§ **Task description**:
What you return must match the data exactly, line for line.
START Material to process
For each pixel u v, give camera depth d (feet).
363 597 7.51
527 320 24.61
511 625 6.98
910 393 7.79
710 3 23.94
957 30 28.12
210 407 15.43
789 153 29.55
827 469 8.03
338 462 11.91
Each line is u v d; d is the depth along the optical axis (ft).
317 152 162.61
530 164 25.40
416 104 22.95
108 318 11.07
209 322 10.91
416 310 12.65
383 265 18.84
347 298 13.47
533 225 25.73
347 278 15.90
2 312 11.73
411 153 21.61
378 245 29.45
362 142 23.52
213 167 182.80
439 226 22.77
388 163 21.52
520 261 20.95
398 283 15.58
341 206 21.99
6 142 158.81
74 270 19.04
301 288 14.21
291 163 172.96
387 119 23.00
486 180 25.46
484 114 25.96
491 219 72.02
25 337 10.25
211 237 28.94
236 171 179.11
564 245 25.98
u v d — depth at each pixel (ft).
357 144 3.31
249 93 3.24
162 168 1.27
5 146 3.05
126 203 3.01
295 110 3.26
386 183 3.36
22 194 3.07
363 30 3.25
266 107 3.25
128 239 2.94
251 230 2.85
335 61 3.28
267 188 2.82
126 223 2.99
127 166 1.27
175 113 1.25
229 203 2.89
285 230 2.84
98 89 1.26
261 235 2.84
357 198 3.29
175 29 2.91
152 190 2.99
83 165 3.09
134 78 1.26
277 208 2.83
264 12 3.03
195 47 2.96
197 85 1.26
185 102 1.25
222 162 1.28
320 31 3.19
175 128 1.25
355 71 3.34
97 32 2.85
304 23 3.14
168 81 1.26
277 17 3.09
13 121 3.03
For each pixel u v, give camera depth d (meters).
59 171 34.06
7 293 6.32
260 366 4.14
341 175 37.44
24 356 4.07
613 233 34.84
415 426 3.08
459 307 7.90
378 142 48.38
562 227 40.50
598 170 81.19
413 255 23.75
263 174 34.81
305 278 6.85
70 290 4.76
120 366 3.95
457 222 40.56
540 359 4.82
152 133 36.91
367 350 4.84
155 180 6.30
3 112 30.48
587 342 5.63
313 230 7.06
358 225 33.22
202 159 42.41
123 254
END Material to process
§ **Answer to the exercise**:
For each pixel u v, give camera depth d (feet).
363 597 7.51
527 320 24.61
511 625 6.98
910 393 7.79
710 3 23.94
957 30 28.12
210 407 15.43
789 153 29.55
827 469 8.03
338 462 11.91
Each line is u v d; d is the depth along the optical axis (ft).
317 152 162.61
530 164 25.40
416 104 22.95
108 318 11.07
209 322 10.91
416 310 12.65
383 265 18.84
347 298 13.47
533 225 25.73
347 278 15.90
2 312 11.73
411 153 21.61
378 245 29.45
362 142 23.52
213 167 182.80
439 226 22.77
388 163 21.52
520 261 20.95
398 283 15.58
341 206 21.99
6 142 158.81
74 270 19.04
301 288 14.21
291 163 172.96
387 119 23.00
486 180 25.46
484 114 25.96
491 219 72.02
25 337 10.25
211 237 28.94
236 171 179.11
564 245 25.98
u v d — depth at each pixel (ft).
357 144 3.31
249 93 3.24
162 168 1.27
5 146 3.05
126 203 3.01
295 110 3.26
386 183 3.36
22 194 3.07
363 30 3.25
266 107 3.25
128 239 2.94
251 230 2.85
335 61 3.28
267 188 2.82
126 223 2.99
127 166 1.27
175 113 1.25
229 203 2.89
285 230 2.84
98 89 1.26
261 235 2.84
357 198 3.29
175 29 2.91
152 190 2.99
83 165 3.09
134 78 1.26
277 208 2.83
264 12 3.03
195 47 2.96
197 85 1.26
185 102 1.25
222 162 1.28
320 31 3.19
175 128 1.25
355 71 3.34
97 32 2.85
304 23 3.14
168 81 1.26
277 17 3.09
13 121 3.03
For each pixel u v, give camera depth d (meters).
59 171 34.06
7 293 6.32
260 366 4.14
341 175 37.44
24 356 4.07
613 233 34.84
415 426 3.08
459 307 7.90
378 142 48.38
562 227 40.50
598 170 81.19
413 255 23.75
263 174 34.81
305 278 6.85
70 290 4.76
120 366 3.95
457 222 40.56
540 359 4.82
152 133 36.91
367 350 4.84
155 180 6.30
3 112 30.48
587 342 5.63
313 230 7.06
358 225 33.22
202 159 42.41
123 254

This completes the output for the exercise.